Dubai’s electricity and water authority (DEWA) will not increase tariffs for utilities during 2012 despite plans to slash the emirate’s carbon emissions, the CEO of DEWA has said.
Rates for electricity and water will remain the same for both industry and residents, even in the face of a new carbon abatement programme which aims to reduce greenhouse gas emissions partly by trimming the demand for power, Saeed Al Tayer said.
Total fees could be subject to changes in surcharges due to oil price variations, but these were different from the basic rates charged by government, he added.
“There will be no increase in the tariffs [this year],” Al Tayer told Arabian Business on the sidelines of a Dubai press conference. “The surcharge is something else, this goes up and down with oil prices.
“But this is a separate issue. There will be no increase for tariffs.”
The Supreme Council of Energy (DSCE) today unveiled its carbon reduction initiative, which aims to minimise carbon emissions and in turn, boost foreign investment.
In partnership with the Dubai Carbon Centre of Excellence (DCCE), the DSCE said it was carrying out preliminary studies to verify the amount of carbon dioxide emissions in the emirate, before deciding on a target for reduction.
Eventually the DSCE wants to monetise the scheme through carbon trading.

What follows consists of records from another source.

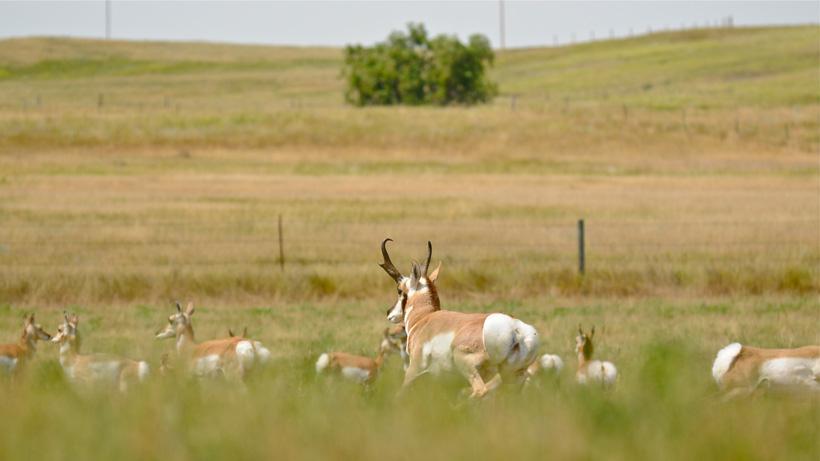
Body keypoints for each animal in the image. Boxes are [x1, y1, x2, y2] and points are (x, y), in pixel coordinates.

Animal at [379, 239, 539, 398]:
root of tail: (516, 329)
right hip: (512, 378)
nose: (389, 312)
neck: (424, 318)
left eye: (399, 290)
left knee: (481, 391)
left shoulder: (414, 369)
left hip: (467, 365)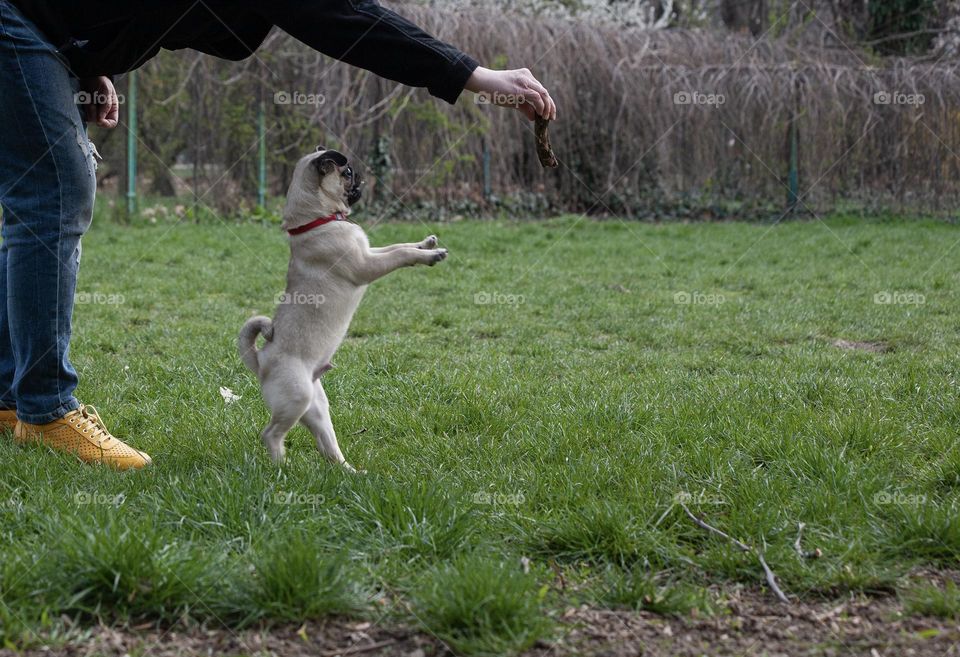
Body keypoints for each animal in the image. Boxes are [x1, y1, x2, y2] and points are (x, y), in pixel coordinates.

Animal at [240, 149, 450, 466]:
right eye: (346, 172)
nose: (362, 174)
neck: (318, 218)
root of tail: (261, 359)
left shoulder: (370, 251)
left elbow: (398, 245)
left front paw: (426, 243)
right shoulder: (366, 264)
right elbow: (400, 254)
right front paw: (430, 255)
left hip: (317, 408)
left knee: (327, 445)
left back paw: (347, 470)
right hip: (297, 398)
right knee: (271, 433)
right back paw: (281, 465)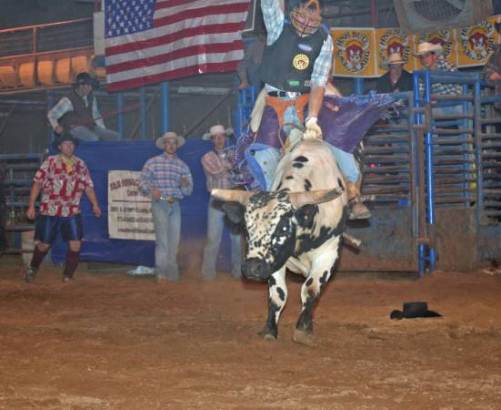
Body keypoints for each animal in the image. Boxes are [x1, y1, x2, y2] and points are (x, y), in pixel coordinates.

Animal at [212, 137, 348, 345]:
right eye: (246, 229)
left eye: (282, 228)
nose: (252, 267)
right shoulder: (274, 261)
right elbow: (278, 295)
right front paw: (270, 330)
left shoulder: (328, 253)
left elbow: (311, 289)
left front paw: (303, 330)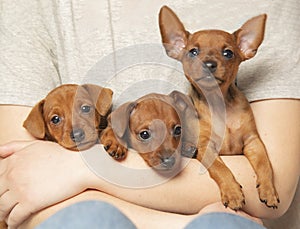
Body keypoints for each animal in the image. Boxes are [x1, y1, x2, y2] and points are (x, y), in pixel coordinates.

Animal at [159, 5, 278, 209]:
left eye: (228, 53)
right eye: (193, 52)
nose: (208, 64)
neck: (219, 105)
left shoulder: (253, 141)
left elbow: (265, 164)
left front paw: (268, 189)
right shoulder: (206, 147)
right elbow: (220, 168)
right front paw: (232, 192)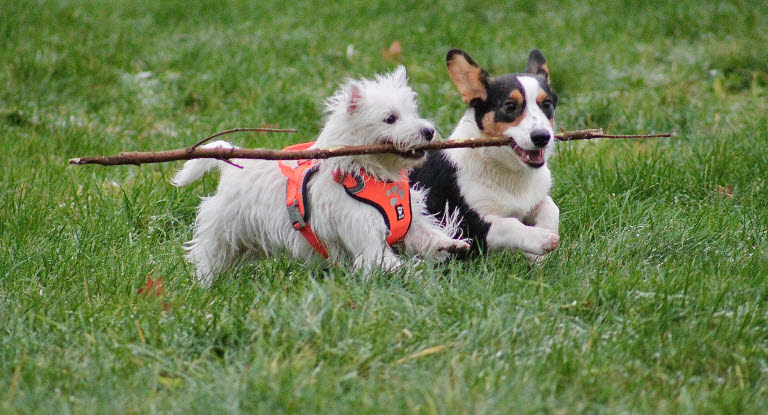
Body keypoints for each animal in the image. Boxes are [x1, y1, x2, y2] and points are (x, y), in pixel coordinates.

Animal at [172, 68, 468, 288]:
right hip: (224, 228)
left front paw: (451, 244)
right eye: (390, 118)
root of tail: (233, 166)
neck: (374, 174)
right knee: (208, 254)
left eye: (413, 112)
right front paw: (417, 276)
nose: (428, 131)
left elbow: (426, 236)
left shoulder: (410, 225)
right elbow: (386, 262)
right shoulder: (365, 234)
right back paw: (204, 285)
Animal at [412, 49, 560, 260]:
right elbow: (509, 224)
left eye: (546, 104)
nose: (542, 137)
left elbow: (551, 207)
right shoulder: (469, 226)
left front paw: (538, 254)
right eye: (510, 106)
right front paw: (542, 239)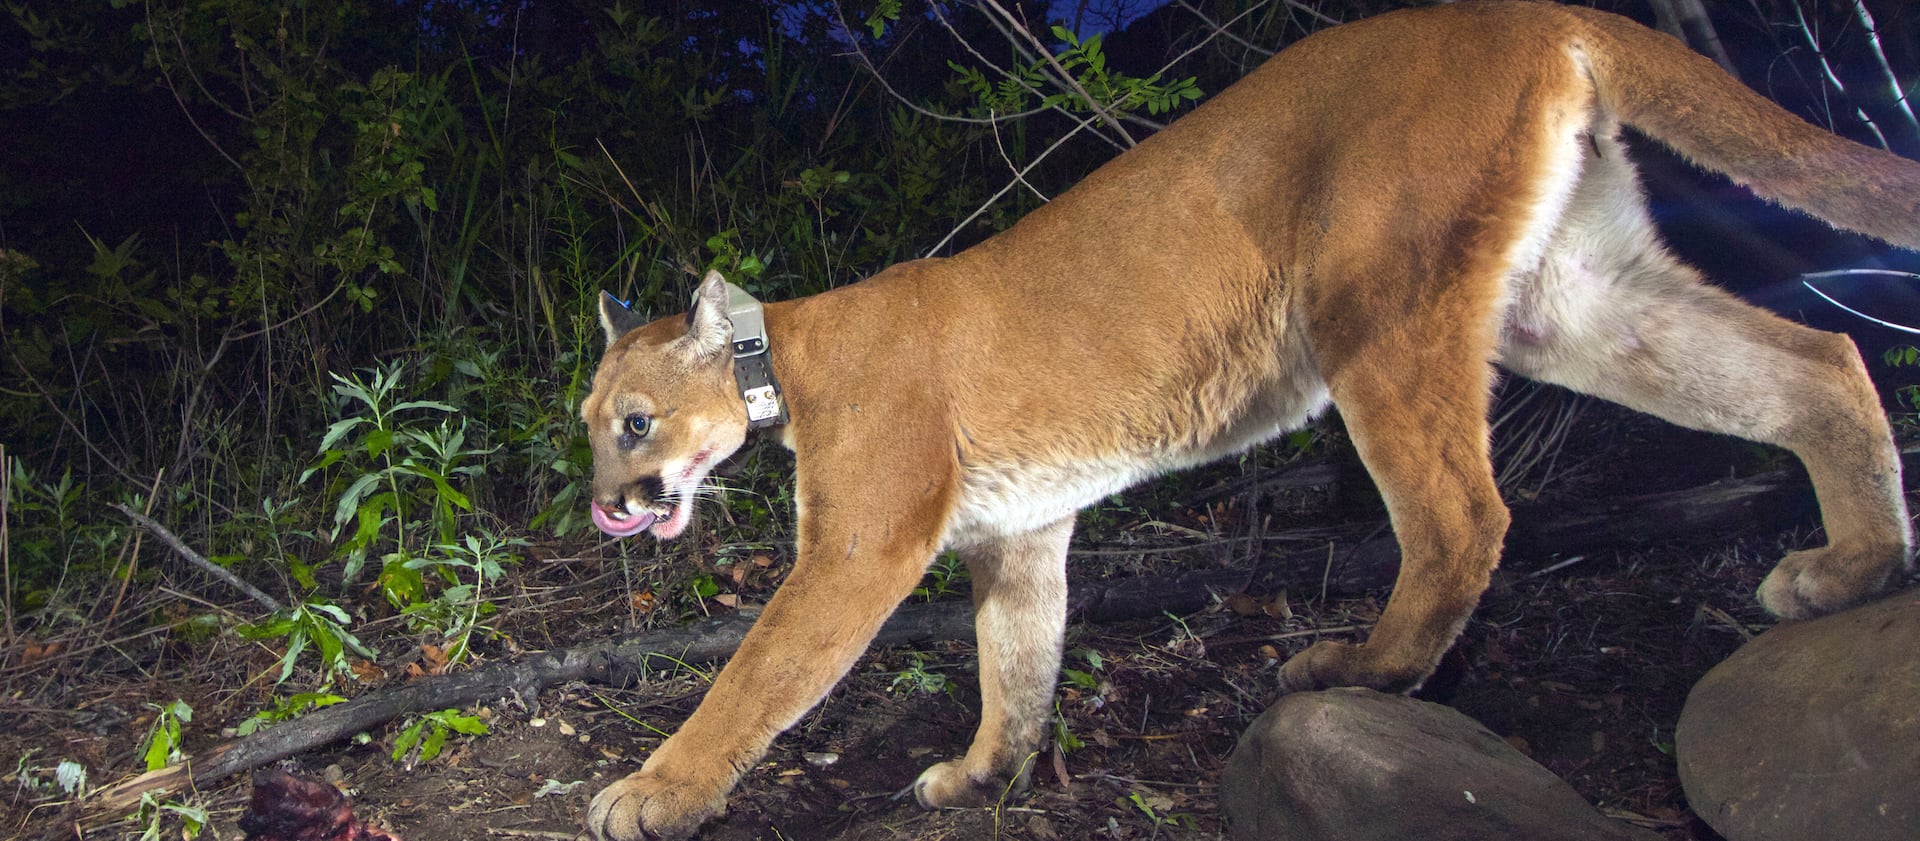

Plans to build renewable and nuclear energy facilities would therefore also form part of the carbon reduction strategy, officials said.
The UAE took its first steps towards reducing its dependence on oil and minimising its carbon footprint in 2009, when it announced plans to build a nuclear power plant.
The plant, which has already begun construction, is set to include four nuclear reactors, the first of which will come online in 2017.
Last month, the emirate also unveiled its first multi-billion-dirham, 1000Mw solar energy park, to be managed and operated by DEWA. The first unit, with a capacity of 10MW, would be commissioned by October 2013, Al Tayer said.